Sonntag, 24. Februar 2013

Schnee


Es ist nie der gleiche Schnee, der da fällt. Und sehe ich gen den Himmel, dann erscheinen die Flocken dunkelgrau und sehe ich sie gegen Häuserwände, dunkle Fensterscheiben und Baumstämme, dann sind sie wieder weiß. 

Ich befasse mich mit den Erscheinungsweisen fallenden Schnees und in mir entstehen Worte, die von einer „Gnade des Himmels“ sprechen, die sich still und bestimmend über die Erde legt.

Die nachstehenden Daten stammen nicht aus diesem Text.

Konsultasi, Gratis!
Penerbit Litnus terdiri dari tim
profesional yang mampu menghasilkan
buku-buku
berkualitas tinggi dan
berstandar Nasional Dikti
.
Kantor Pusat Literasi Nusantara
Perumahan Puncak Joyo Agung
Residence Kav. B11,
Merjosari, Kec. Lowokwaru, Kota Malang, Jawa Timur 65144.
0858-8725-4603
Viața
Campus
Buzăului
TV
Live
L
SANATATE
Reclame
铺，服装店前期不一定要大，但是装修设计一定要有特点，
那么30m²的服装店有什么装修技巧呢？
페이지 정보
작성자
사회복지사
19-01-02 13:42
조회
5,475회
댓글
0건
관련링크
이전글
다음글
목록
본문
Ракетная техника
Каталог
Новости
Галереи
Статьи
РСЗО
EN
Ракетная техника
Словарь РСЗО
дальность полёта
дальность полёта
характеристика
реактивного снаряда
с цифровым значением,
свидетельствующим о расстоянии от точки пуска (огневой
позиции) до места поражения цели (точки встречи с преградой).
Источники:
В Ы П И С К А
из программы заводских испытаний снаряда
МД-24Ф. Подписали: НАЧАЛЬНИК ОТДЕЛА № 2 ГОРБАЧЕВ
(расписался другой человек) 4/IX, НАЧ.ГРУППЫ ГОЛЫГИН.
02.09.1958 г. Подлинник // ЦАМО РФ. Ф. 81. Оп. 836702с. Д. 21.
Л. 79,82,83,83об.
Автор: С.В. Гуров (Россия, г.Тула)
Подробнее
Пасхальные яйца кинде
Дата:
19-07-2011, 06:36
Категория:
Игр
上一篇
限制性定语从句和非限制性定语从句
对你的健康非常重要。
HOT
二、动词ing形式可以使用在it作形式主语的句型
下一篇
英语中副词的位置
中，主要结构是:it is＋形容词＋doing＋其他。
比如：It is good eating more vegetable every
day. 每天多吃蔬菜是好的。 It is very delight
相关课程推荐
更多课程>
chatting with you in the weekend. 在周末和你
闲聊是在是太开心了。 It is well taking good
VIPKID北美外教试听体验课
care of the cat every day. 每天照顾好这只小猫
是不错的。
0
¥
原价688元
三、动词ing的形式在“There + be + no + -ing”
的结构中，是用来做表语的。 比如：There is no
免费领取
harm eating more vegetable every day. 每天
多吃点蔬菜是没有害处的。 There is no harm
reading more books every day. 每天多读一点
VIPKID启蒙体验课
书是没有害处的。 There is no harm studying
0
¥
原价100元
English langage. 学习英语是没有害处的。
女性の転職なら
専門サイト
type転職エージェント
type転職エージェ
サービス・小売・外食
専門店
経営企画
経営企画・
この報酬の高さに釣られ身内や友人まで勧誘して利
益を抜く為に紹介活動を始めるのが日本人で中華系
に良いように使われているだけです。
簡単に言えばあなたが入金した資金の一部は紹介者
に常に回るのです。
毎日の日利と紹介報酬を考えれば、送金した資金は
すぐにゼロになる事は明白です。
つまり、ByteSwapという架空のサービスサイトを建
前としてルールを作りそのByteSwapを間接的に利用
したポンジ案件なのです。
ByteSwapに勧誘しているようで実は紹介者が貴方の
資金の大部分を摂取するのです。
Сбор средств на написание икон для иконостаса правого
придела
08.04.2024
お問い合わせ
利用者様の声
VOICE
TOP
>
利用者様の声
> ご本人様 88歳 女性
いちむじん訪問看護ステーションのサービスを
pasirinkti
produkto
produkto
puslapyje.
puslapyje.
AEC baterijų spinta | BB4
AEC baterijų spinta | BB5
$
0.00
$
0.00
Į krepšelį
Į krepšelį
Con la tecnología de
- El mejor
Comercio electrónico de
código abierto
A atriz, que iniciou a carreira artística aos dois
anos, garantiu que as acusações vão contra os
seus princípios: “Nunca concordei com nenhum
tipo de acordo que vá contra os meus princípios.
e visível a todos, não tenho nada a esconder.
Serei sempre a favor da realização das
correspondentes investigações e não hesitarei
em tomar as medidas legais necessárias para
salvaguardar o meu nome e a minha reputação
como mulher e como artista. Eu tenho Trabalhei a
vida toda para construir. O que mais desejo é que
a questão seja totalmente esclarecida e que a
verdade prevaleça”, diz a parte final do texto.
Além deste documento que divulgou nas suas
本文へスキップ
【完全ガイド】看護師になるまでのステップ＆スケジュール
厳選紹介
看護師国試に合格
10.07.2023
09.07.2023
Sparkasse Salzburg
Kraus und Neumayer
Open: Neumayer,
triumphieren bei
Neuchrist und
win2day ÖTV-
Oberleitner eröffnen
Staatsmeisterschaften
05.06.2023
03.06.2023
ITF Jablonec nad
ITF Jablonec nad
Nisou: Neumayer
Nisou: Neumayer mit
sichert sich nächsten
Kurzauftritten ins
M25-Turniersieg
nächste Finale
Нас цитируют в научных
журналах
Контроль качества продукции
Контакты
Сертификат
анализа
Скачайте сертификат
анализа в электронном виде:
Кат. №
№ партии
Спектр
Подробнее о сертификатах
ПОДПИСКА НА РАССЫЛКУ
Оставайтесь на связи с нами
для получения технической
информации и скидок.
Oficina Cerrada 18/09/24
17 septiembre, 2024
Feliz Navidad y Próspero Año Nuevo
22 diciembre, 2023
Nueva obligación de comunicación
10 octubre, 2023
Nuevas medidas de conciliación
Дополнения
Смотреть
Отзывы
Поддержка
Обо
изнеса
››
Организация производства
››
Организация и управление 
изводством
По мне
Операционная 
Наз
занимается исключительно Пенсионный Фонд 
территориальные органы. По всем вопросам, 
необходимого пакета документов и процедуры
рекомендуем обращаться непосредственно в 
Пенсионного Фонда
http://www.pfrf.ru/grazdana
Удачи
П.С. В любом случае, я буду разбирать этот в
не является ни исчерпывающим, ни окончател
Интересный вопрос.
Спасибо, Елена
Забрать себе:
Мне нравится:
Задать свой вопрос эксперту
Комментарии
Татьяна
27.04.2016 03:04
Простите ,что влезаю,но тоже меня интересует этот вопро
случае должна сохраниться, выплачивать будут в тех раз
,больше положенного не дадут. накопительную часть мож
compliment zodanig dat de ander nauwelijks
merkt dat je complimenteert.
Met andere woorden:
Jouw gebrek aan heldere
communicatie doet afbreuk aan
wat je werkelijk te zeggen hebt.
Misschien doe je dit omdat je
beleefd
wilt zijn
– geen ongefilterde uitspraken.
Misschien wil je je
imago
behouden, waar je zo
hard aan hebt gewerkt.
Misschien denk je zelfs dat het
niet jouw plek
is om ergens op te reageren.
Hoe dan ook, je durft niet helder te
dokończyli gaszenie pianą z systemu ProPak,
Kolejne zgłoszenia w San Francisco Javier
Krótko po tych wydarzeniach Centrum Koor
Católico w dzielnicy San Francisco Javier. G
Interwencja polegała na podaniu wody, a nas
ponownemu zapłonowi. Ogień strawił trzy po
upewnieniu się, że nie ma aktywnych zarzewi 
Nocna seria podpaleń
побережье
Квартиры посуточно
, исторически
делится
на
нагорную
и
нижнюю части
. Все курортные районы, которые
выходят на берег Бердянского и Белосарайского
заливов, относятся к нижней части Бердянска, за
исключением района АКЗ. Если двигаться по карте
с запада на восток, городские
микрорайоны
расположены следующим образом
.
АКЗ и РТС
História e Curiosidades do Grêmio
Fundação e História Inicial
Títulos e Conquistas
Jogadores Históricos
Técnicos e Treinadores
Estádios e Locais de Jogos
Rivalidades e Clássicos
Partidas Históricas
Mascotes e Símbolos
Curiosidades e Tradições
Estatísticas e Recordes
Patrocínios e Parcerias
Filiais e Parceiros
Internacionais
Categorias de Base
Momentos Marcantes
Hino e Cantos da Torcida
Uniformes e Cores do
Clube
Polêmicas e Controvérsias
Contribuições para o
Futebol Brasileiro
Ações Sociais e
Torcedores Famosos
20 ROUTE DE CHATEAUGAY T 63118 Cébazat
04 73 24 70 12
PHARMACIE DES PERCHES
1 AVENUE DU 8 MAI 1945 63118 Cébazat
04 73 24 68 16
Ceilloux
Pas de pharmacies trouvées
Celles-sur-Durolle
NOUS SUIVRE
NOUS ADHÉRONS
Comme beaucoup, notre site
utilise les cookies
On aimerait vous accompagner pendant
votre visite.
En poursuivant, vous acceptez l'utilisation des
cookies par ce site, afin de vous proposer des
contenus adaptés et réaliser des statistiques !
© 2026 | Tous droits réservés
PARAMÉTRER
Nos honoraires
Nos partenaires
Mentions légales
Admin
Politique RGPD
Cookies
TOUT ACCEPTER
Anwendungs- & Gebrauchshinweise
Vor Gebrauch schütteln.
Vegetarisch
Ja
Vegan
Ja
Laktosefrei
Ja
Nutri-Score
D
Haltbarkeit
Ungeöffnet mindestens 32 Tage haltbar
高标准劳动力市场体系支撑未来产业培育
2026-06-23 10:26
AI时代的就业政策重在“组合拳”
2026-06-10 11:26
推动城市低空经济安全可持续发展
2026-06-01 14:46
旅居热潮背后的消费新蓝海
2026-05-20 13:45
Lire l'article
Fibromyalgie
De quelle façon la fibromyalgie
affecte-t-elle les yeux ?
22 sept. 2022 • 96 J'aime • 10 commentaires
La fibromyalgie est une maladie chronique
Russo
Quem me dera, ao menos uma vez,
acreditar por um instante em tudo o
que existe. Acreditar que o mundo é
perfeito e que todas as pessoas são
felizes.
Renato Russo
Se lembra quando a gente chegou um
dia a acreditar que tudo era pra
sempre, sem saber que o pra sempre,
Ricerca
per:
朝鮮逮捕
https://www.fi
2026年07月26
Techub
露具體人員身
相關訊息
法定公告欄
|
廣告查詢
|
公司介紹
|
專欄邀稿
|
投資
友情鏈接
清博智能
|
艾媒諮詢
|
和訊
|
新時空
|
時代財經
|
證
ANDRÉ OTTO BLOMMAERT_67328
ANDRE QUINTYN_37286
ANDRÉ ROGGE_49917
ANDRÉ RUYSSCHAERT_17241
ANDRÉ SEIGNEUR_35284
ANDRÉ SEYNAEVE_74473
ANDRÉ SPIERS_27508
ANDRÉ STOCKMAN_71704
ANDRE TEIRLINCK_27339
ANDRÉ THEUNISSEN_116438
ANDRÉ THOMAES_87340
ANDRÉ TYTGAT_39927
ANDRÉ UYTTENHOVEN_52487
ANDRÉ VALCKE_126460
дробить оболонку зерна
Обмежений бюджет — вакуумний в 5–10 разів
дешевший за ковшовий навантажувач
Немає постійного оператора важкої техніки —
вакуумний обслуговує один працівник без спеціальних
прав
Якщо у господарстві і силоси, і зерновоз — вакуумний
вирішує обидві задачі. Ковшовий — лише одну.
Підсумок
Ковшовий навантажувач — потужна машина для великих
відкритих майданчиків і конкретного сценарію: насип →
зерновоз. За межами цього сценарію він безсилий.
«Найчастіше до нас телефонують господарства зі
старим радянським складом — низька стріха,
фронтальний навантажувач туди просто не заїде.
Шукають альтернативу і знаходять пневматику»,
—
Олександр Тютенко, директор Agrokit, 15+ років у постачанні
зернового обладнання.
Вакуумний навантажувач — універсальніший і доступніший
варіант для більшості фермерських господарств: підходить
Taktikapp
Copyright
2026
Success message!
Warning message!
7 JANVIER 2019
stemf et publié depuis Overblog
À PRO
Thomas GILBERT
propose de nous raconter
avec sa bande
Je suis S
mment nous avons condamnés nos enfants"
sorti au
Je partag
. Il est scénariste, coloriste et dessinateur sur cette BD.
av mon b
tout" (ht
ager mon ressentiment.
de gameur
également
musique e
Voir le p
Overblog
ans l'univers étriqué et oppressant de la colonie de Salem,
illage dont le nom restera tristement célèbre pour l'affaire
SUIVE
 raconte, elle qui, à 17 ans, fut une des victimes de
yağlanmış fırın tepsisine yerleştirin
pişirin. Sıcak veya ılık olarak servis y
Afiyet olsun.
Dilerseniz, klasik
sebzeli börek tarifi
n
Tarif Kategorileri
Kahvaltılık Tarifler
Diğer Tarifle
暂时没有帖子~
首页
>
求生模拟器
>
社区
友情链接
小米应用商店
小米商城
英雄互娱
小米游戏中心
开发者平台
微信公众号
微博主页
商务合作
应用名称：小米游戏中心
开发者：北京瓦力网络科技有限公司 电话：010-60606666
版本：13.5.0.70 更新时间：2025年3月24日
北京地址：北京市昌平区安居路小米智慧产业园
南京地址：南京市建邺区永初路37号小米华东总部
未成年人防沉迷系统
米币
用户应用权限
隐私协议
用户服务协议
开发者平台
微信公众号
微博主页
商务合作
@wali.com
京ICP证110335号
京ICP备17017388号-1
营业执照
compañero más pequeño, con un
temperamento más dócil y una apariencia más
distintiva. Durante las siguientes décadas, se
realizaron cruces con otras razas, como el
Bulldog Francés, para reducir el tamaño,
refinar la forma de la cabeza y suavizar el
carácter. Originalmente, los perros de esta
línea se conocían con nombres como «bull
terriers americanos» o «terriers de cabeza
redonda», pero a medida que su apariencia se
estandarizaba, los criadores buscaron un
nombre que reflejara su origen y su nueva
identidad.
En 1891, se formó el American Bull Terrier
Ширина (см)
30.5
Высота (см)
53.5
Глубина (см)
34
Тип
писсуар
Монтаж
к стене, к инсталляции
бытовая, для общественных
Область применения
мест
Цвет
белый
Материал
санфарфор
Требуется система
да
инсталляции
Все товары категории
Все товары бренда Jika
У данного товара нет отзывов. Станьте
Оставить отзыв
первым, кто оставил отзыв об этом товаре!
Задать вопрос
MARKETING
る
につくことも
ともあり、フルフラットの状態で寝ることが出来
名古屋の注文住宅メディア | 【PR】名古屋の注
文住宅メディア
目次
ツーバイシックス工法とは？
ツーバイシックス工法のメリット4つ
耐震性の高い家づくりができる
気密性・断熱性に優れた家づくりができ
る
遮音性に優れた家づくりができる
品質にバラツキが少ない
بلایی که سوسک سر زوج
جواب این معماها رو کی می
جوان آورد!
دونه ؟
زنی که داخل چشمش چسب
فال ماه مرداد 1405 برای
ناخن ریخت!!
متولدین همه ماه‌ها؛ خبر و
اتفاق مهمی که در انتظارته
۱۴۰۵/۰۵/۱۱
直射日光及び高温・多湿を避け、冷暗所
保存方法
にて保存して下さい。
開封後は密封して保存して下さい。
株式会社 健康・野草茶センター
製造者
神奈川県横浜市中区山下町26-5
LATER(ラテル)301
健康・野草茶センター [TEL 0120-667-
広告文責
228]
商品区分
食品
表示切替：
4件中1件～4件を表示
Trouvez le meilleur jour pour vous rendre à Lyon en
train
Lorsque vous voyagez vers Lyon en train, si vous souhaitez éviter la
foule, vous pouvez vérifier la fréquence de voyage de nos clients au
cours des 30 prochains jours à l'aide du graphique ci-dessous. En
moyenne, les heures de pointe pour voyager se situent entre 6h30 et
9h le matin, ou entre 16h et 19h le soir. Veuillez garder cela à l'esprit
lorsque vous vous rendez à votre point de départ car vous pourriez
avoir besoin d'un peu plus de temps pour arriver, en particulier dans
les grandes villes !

Es ist dann alles so sauber, wenn Schnee darüber liegt. Es ist still. Es ist weiß. Es beruhigt. Es deckt ab. Es schützt. Es sieht aus wie ein Federbett. Es ist nicht von Menschen gemacht. Es hat eine unvergleichliche Reinheit. 

Sie reicht hinein in unsere zivilisierte Welt, in zivilisierte Gedanken und die Welt telekommunikativer Soap-Operas.

Es kommt einfach herunter. Stumm. Stille. Kristalle. Angeblich keine zwei, die identisch wären. Ausdruck unermesslichen Reichtums und Fülle.

Viel Kraft wird aufgewendet, um dagegen anzugehen. Mit Schneeräumern, Walzen und Tausalzen. Der Zauber frisch gefallenen Schnees in den Städten, der hält nicht lange.

„Jetzt reicht es aber mit dem Schnee.“ So hört man die Leute reden nach zwei oder drei Tagen. Das dauert nun schon zu lang. 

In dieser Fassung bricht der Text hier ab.